[Saved data entries]

______________________________

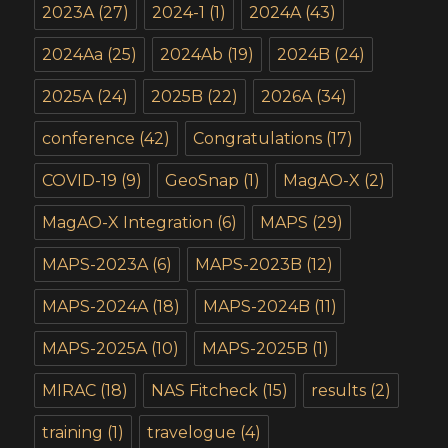
2023A
(27)
2024-1
(1)
2024A
(43)
2024Aa
(25)
2024Ab
(19)
2024B
(24)
2025A
(24)
2025B
(22)
2026A
(34)
conference
(42)
Congratulations
(17)
COVID-19
(9)
GeoSnap
(1)
MagAO-X
(2)
MagAO-X Integration
(6)
MAPS
(29)
MAPS-2023A
(6)
MAPS-2023B
(12)
MAPS-2024A
(18)
MAPS-2024B
(11)
MAPS-2025A
(10)
MAPS-2025B
(1)
MIRAC
(18)
NAS Fitcheck
(15)
results
(2)
training
(1)
travelogue
(4)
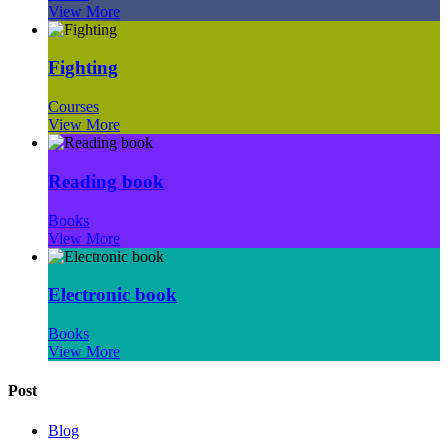
View More
Fighting
Courses
View More
Reading book
Books
View More
Electronic book
Books
View More
Post
Blog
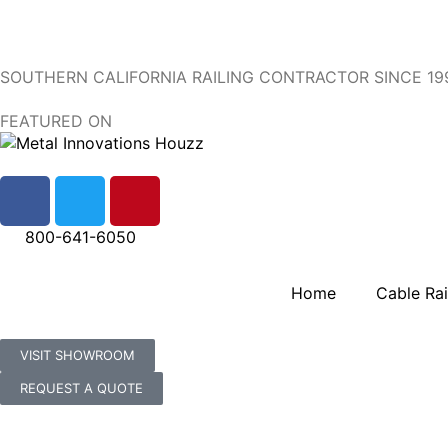
SOUTHERN CALIFORNIA RAILING CONTRACTOR SINCE 19
FEATURED ON
800-641-6050
Home
Cable Rai
VISIT SHOWROOM
REQUEST A QUOTE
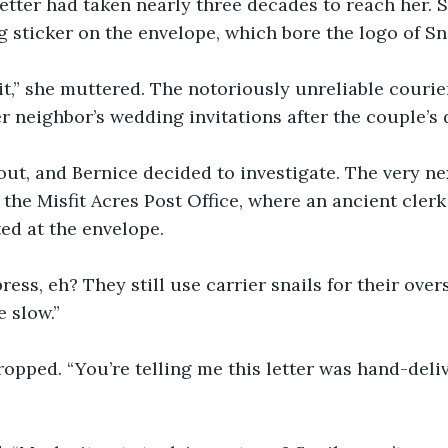
tter had taken nearly three decades to reach her. S
sticker on the envelope, which bore the logo of Sna
it,” she muttered. The notoriously unreliable courie
r neighbor’s wedding invitations after the couple’s 
ut, and Bernice decided to investigate. The very nex
he Misfit Acres Post Office, where an ancient cler
ed at the envelope.
ress, eh? They still use carrier snails for their over
 slow.”
ropped. “You’re telling me this letter was hand-deli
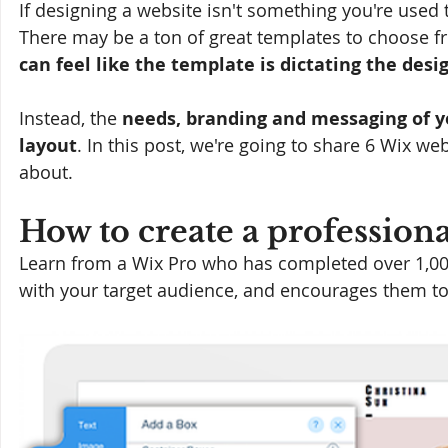
If designing a website isn't something you're used t
There may be a ton of great templates to choose fro
can feel like the template is dictating the desi
Instead, the 
needs, branding and messaging of y
layout
. In this post, we're going to share 6 Wix we
about.
How to create a professiona
Learn from a Wix Pro who has completed over 1,000
with your target audience, and encourages them t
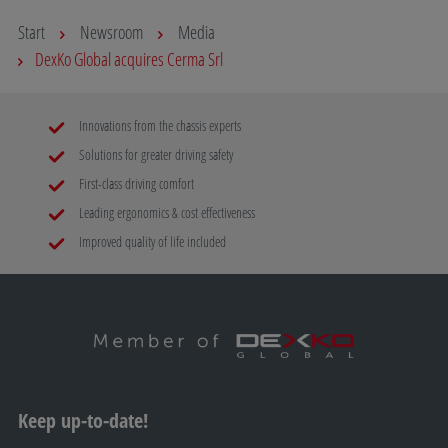
Start
Newsroom
Media
DexKo Global acquires Cerma Srl
Innovations from the chassis experts
Solutions for greater driving safety
First-class driving comfort
Leading ergonomics & cost effectiveness
Improved quality of life included
Keep up-to-date!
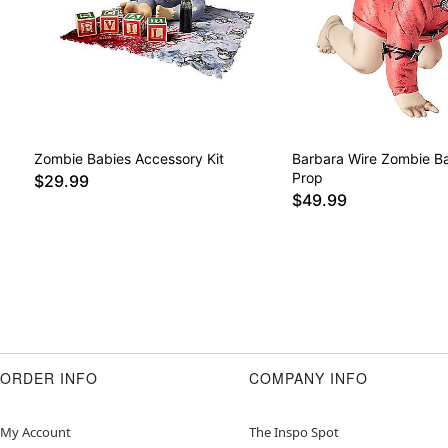
Zombie Babies Accessory Kit
Barbara Wire Zombie Ba
Prop
$29.99
$49.99
ORDER INFO
COMPANY INFO
My Account
The Inspo Spot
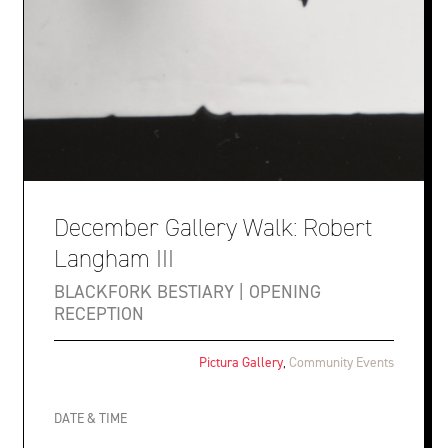
December Gallery Walk: Robert
Langham III
BLACKFORK BESTIARY | OPENING
RECEPTION
Pictura Gallery
,
Community Events
DATE & TIME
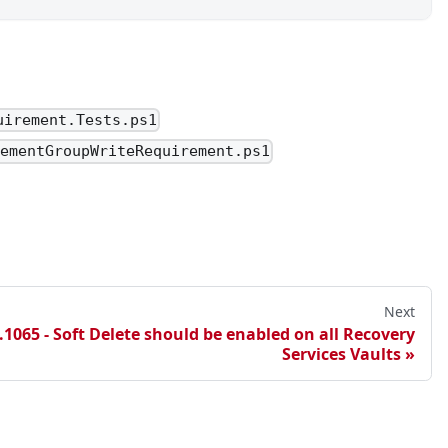
.userPrincipalName))
.userPrincipalName))
uirement.Tests.ps1
gementGroupWriteRequirement.ps1
Next
1065 - Soft Delete should be enabled on all Recovery
Services Vaults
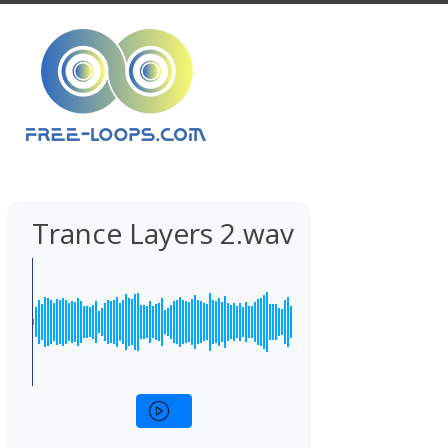
Trance Layers 2.wav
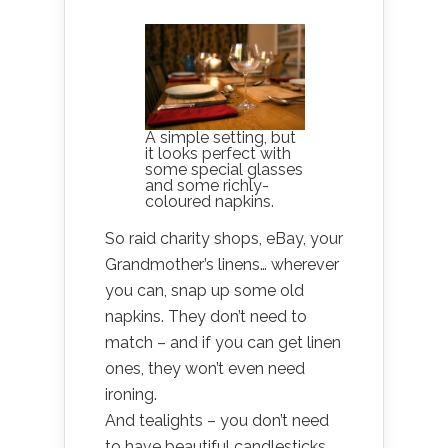
A simple setting, but
it looks perfect with
some special glasses
and some richly-
coloured napkins.
So raid charity shops, eBay, your
Grandmother’s linens… wherever
you can, snap up some old
napkins. They don’t need to
match – and if you can get linen
ones, they won’t even need
ironing.
And tealights – you don’t need
to have beautiful candlesticks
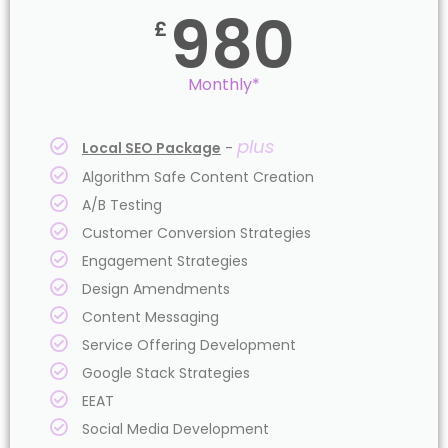
980
£
Monthly*
plus
Local SEO Package
-
Algorithm Safe Content Creation
A/B Testing
Customer Conversion Strategies
Engagement Strategies
Design Amendments
Content Messaging
Service Offering Development
Google Stack Strategies
EEAT
Social Media Development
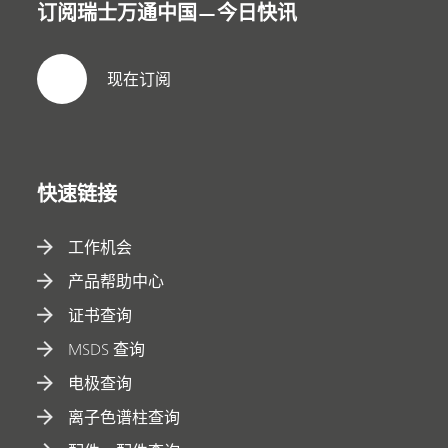
订阅瑞士万通中国—今日快讯
现在订阅
快速链接
工作机会
产品帮助中心
证书查询
MSDS 查询
电极查询
离子色谱柱查询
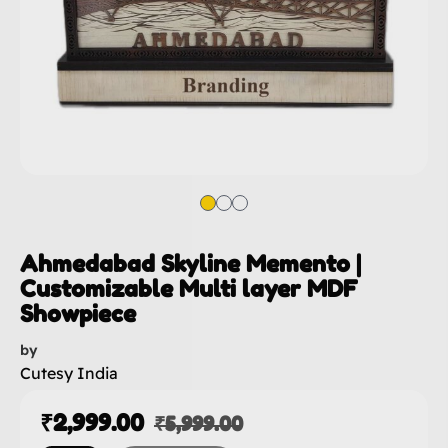
Ahmedabad Skyline Memento |
Customizable Multi layer MDF
Showpiece
by
Cutesy India
₹
2,999.00
₹
5,999.00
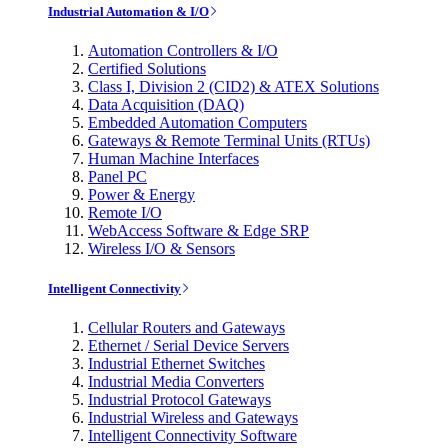
Industrial Automation & I/O
Automation Controllers & I/O
Certified Solutions
Class I, Division 2 (CID2) & ATEX Solutions
Data Acquisition (DAQ)
Embedded Automation Computers
Gateways & Remote Terminal Units (RTUs)
Human Machine Interfaces
Panel PC
Power & Energy
Remote I/O
WebAccess Software & Edge SRP
Wireless I/O & Sensors
Intelligent Connectivity
Cellular Routers and Gateways
Ethernet / Serial Device Servers
Industrial Ethernet Switches
Industrial Media Converters
Industrial Protocol Gateways
Industrial Wireless and Gateways
Intelligent Connectivity Software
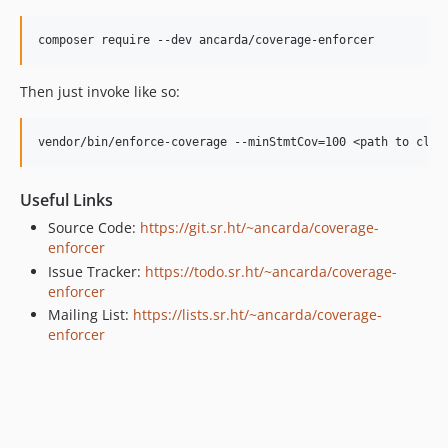
Then just invoke like so:
Useful Links
Source Code:
https://git.sr.ht/~ancarda/coverage-
enforcer
Issue Tracker:
https://todo.sr.ht/~ancarda/coverage-
enforcer
Mailing List:
https://lists.sr.ht/~ancarda/coverage-
enforcer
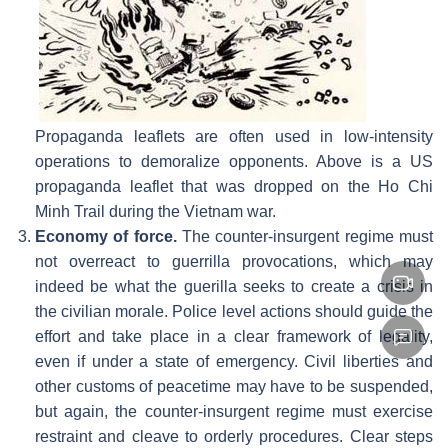
Propaganda leaflets are often used in low-intensity
operations to demoralize opponents. Above is a US
propaganda leaflet that was dropped on the Ho Chi
Minh Trail during the Vietnam war.
Economy of force.
The counter-insurgent regime must
not overreact to guerrilla provocations, which may
indeed be what the guerilla seeks to create a crisis in
the civilian morale. Police level actions should guide the
effort and take place in a clear framework of legality,
even if under a state of emergency. Civil liberties and
other customs of peacetime may have to be suspended,
but again, the counter-insurgent regime must exercise
restraint and cleave to orderly procedures. Clear steps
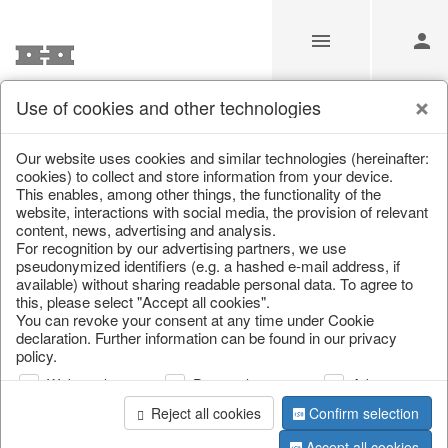
Use of cookies and other technologies
Information
Our website uses cookies and similar technologies (hereinafter:
cookies) to collect and store information from your device.
This enables, among other things, the functionality of the
Unfortunately this item doesn’t
website, interactions with social media, the provision of relevant
content, news, advertising and analysis.
exist anymore
For recognition by our advertising partners, we use
pseudonymized identifiers (e.g. a hashed e-mail address, if
Choose a product from our online shop. We look
available) without sharing readable personal data. To agree to
forward to your purchase.
this, please select "Accept all cookies".
You can revoke your consent at any time under Cookie
declaration. Further information can be found in our privacy
CONTINUE SHOPPING
policy.
Web analysis
Personalization
Advertising
Reject all cookies
Confirm selection
Accept all cookies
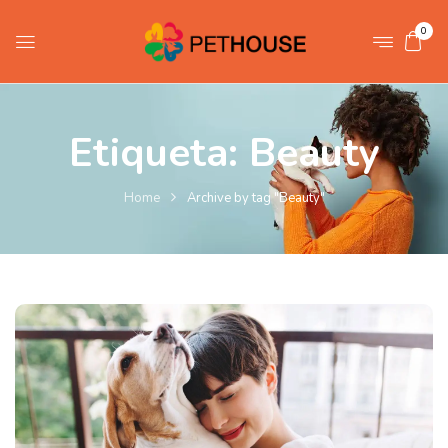
0
Etiqueta:
Beauty
Home
Archive by tag "Beauty"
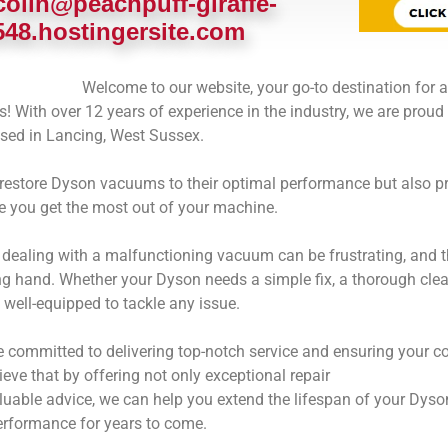
colin@peachpuff-giraffe-
548.hostingersite.com
Welcome to our website, your go-to destination for a
 With over 12 years of experience in the industry, we are proud 
ased in Lancing, West Sussex.
 restore Dyson vacuums to their optimal performance but also pr
e you get the most out of your machine.
dealing with a malfunctioning vacuum can be frustrating, and t
ng hand. Whether your Dyson needs a simple fix, a thorough clean
 well-equipped to tackle any issue.
e committed to delivering top-notch service and ensuring your c
eve that by offering not only exceptional repair
aluable advice, we can help you extend the lifespan of your Dy
erformance for years to come.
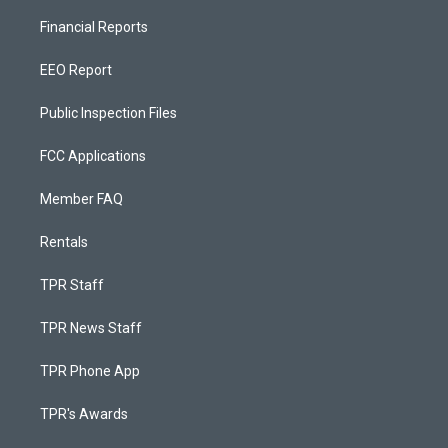
Financial Reports
EEO Report
Public Inspection Files
FCC Applications
Member FAQ
Rentals
TPR Staff
TPR News Staff
TPR Phone App
TPR's Awards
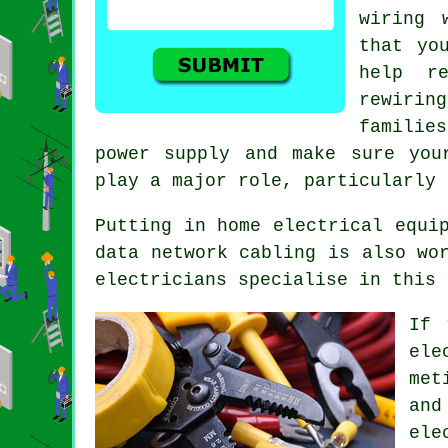
wiring 
that yo
help r
rewirin
familie
power supply and make sure you
play a major role, particularly 
Putting in home electrical equi
data network cabling is also wo
electricians specialise in this 
If 
ele
met
and
ele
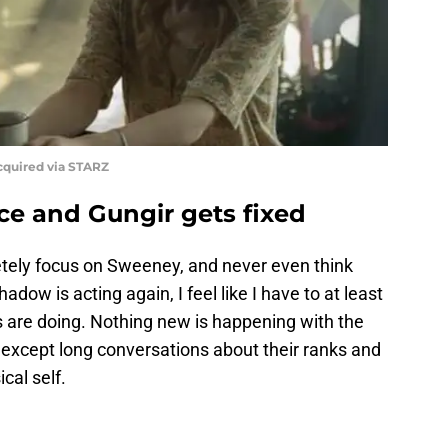
quired via STARZ
ce and Gungir gets fixed
tely focus on Sweeney, and never even think
ow is acting again, I feel like I have to at least
 are doing. Nothing new is happening with the
 except long conversations about their ranks and
cal self.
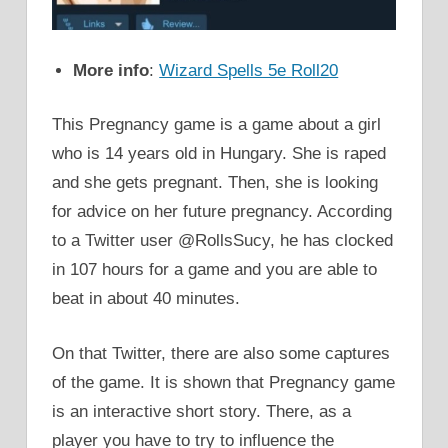
More info
:
Wizard Spells 5e Roll20
This Pregnancy game is a game about a girl
who is 14 years old in Hungary. She is raped
and she gets pregnant. Then, she is looking
for advice on her future pregnancy. According
to a Twitter user @RollsSucy, he has clocked
in 107 hours for a game and you are able to
beat in about 40 minutes.
On that Twitter, there are also some captures
of the game. It is shown that Pregnancy game
is an interactive short story. There, as a
player you have to try to influence the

______________________________

# What you need to do
Reproduce the lines exactly as they appear, from the start of the rows through the line holding "letter was hand-deli", inclusive, leaving out the pictures.

# Answer space
2023A
(27)
2024-1
(1)
2024A
(43)
2024Aa
(25)
2024Ab
(19)
2024B
(24)
2025A
(24)
2025B
(22)
2026A
(34)
conference
(42)
Congratulations
(17)
COVID-19
(9)
GeoSnap
(1)
MagAO-X
(2)
MagAO-X Integration
(6)
MAPS
(29)
MAPS-2023A
(6)
MAPS-2023B
(12)
MAPS-2024A
(18)
MAPS-2024B
(11)
MAPS-2025A
(10)
MAPS-2025B
(1)
MIRAC
(18)
NAS Fitcheck
(15)
results
(2)
training
(1)
travelogue
(4)
View More
Fighting
Courses
View More
Reading book
Books
View More
Electronic book
Books
View More
Post
Blog
SOUTHERN CALIFORNIA RAILING CONTRACTOR SINCE 19
FEATURED ON
800-641-6050
Home
Cable Rai
VISIT SHOWROOM
REQUEST A QUOTE
tter had taken nearly three decades to reach her. S
sticker on the envelope, which bore the logo of Sna
it,” she muttered. The notoriously unreliable courie
r neighbor’s wedding invitations after the couple’s 
ut, and Bernice decided to investigate. The very nex
he Misfit Acres Post Office, where an ancient cler
ed at the envelope.
ress, eh? They still use carrier snails for their over
 slow.”
ropped. “You’re telling me this letter was hand-deli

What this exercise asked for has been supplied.